Seit Anfang 2025 läuft die Geschäftstätigkeit der Spitex Vorderland über eine gemeinnützige Aktiengesellschaft. Im Interview erläutert Köbi Frei, Mitglied des Verwaltungsrats und zuständiger Projektleiter, was es braucht, damit eine solche Transformation gelingen kann. Zudem führt der ehemalige Regierungsrat des Kantons Ausserrhoden aus, weshalb die neue Gesellschaftsform der Spitex hilft, Antworten auf sich verändernde Markt- und Finanzierungsbedingungen zu finden.

Text: Eva Zwahlen

 

Köbi Frei, Sie sind «geistiger Vater» und waren zudem Projektleiter der Umwandlung vom Verein in eine gemeinnützige Aktiengesellschaft. Welche Ziele haben Sie mit diesem Projekt verfolgt?

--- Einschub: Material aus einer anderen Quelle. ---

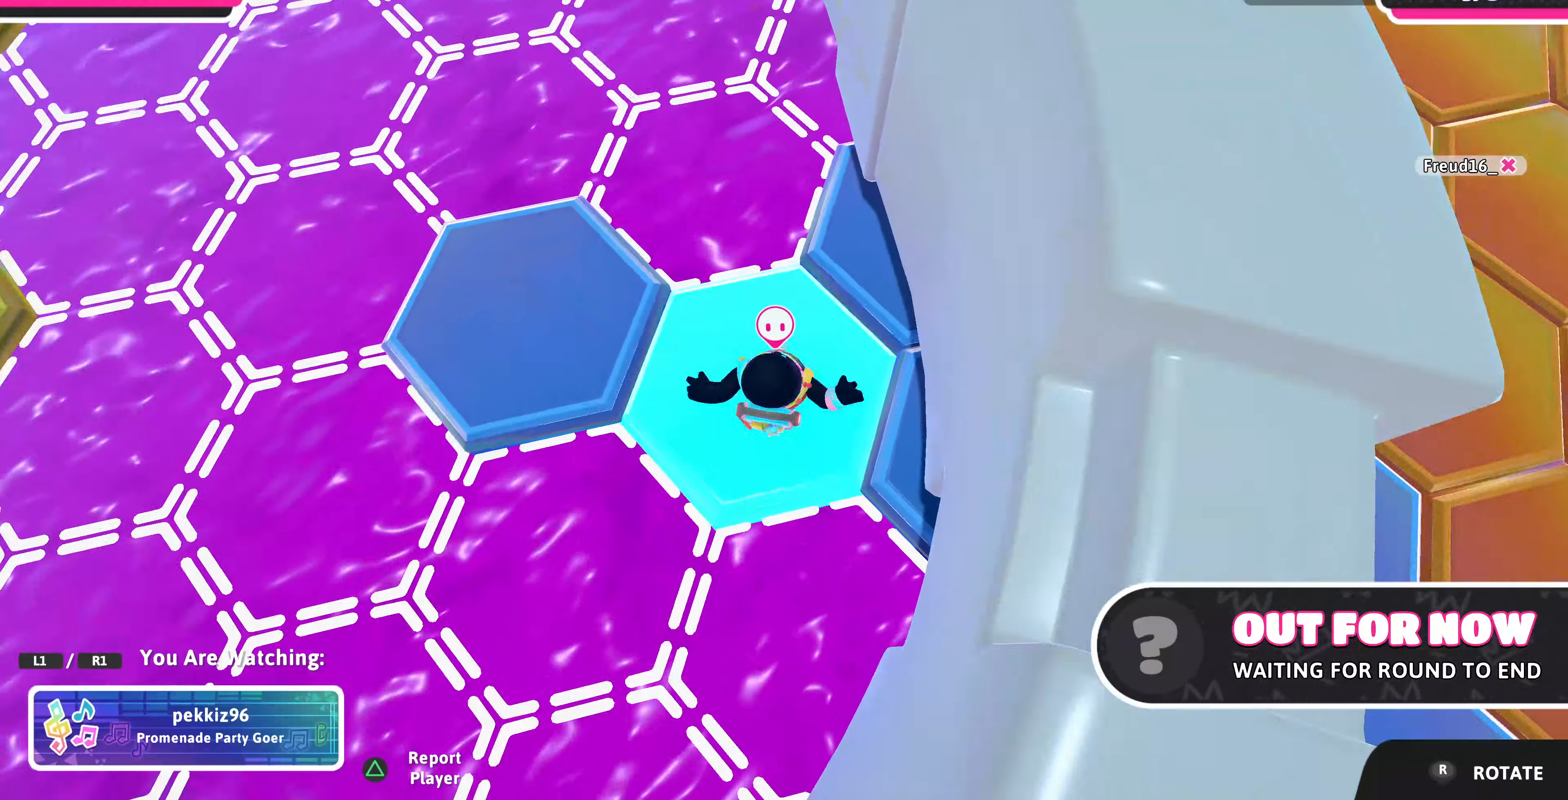
{"buttons": [], "left_stick": "center", "right_stick": "center", "events": []}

Ich war vorher bereits gut drei Jahre im Vereinsvorstand und konnte mir so ein vertieftes Bild über die Situation verschaffen. Die bestehende Vereinsstruktur war aus verschiedenen Gründen nicht mehr passend: So waren die verschiedenen Gemeinden als Leistungsbezügerinnen und Restfinanzierende beispielsweise nicht direkt in strategische Fragen einbezogen. Zudem waren die rund 850 Mitglieder über die Mitgliederversammlung kaum mit dem operativen Geschäft verbunden, die Versammlungen glichen daher eher einem «Kaffeekränzli» als der Rechenschaftslegung. Zur Führung eines mittelgrossen Betriebes mit einem Jahresumsatz von 4 Millionen Franken braucht es jedoch vermehrt längerfristig ausgerichtete Strategieentscheidungen zur Ausrichtung der Organisation – diese Perspektive fehlte. Ebenfalls fehlten Vorgaben dazu, wie sich der Vorstand fachlich zusammensetzen soll.

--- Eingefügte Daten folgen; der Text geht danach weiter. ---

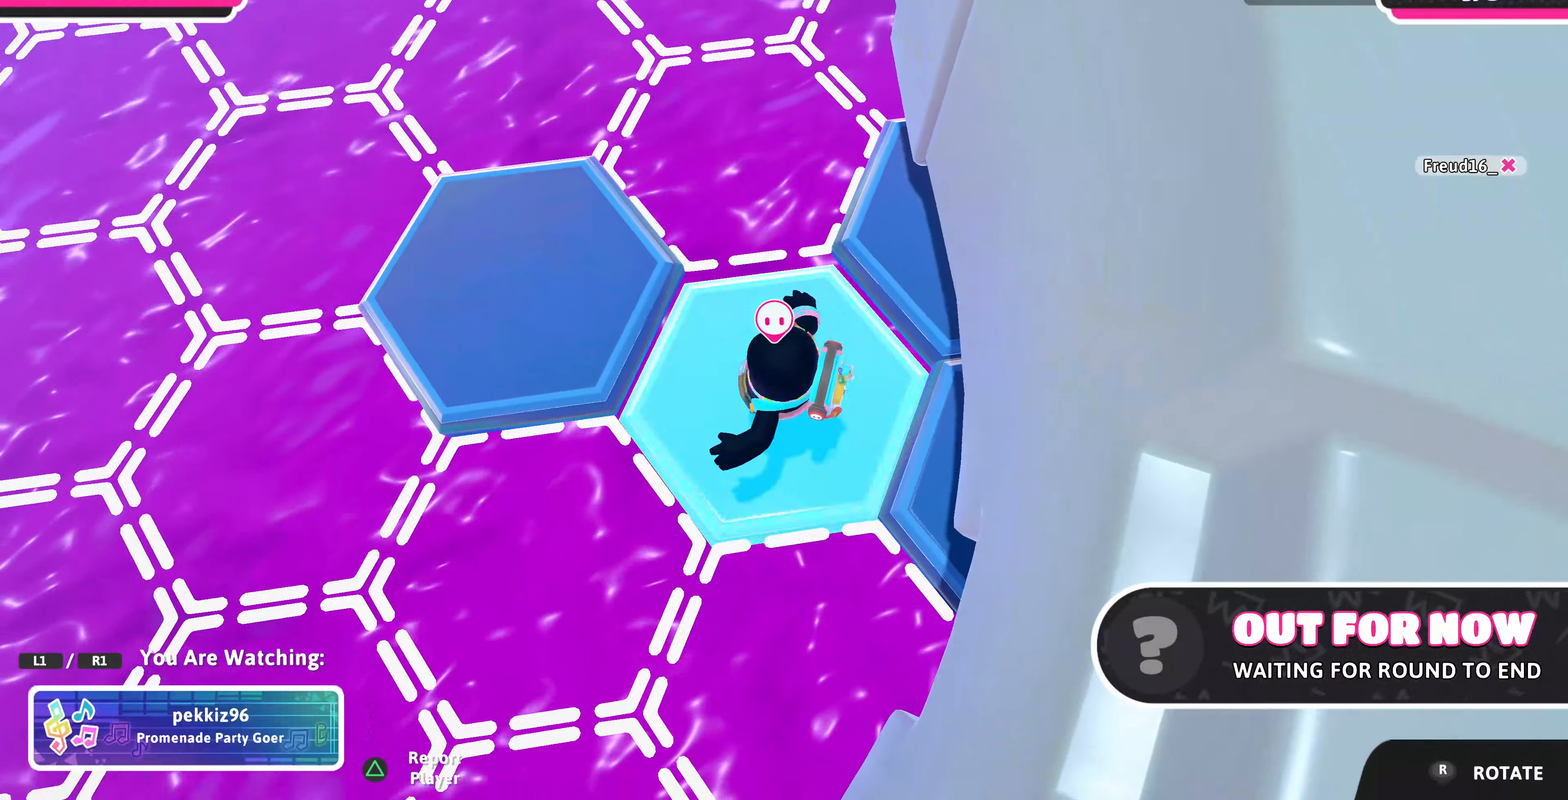
{"buttons": [], "left_stick": "center", "right_stick": "down-right", "events": [[167, "right_stick", "down-left"], [267, "right_stick", "down"], [434, "right_stick", "down-right"]]}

Mit der Gründung der gemeinnützigen Aktiengesellschaft (AG) verfolgen wir daher verschiedene Ziele respektive ergaben sich folgende Meilensteine:

  • Einbindung der Gemeinden[1] als Miteigentümer mit Aktienbeteiligung (je 15'000 Franken)
  • Mitwirkung der Eigentümer an der Generalversammlung (GV) gemäss Obligationen- und Aktienrecht, Wahl des Verwaltungsrats (VR)
  • Erarbeitung und Genehmigung einer Eigentümerstrategie, jährliche Eigentümergespräche
  • Abschluss eines Aktionärbindungsvertrages (ABV), Regelung von möglichen Veränderungen im Aktionariat
  • Zusammensetzung VR nach Eignungskompetenzen
  • Stärkung der Governance durch klare Trennung der operativen Geschäftsführung von der strategischen Ebene (VR)
  • Sicherung der Finanzkraft und Liquidität in einem starken Wachstumsmarkt
  • Anpassungsfähigkeit an veränderte Markt- und Finanzierungsbedingungen, EFAS
  • Sicherheit für die Mitarbeitenden (Anstellungsbedingungen, Rechtssicherheit)

 

Sie sind bislang die einzige Spitex im Appenzellerland, die den Schritt hin zu einer AG gemacht hat. Denken Sie, dass der Verein als Trägerschaftsform ausgedient hat?

Eine Auseinandersetzung mit der Fragestellung halte ich im Einzelfall für prüfenswert. Als ehemaliger Regierungsrat und erfahrender Verwaltungs- und Stiftungsrat fühlte ich mich in unseren Vereinsstrukturen nicht mehr wohl, da die zahlenden Gemeinden zu wenig in die Mitverantwortung eingebunden waren. Den Mitgliedern wiederum waren die strategischen Herausforderungen zu wenig präsent und sie waren sich der finanziellen Risiken zu wenig bewusst.

 

Was braucht es, damit ein solch umfangreiches und anspruchsvolles Projekt gelingt? Welche Rolle spielte dabei die Kommunikation?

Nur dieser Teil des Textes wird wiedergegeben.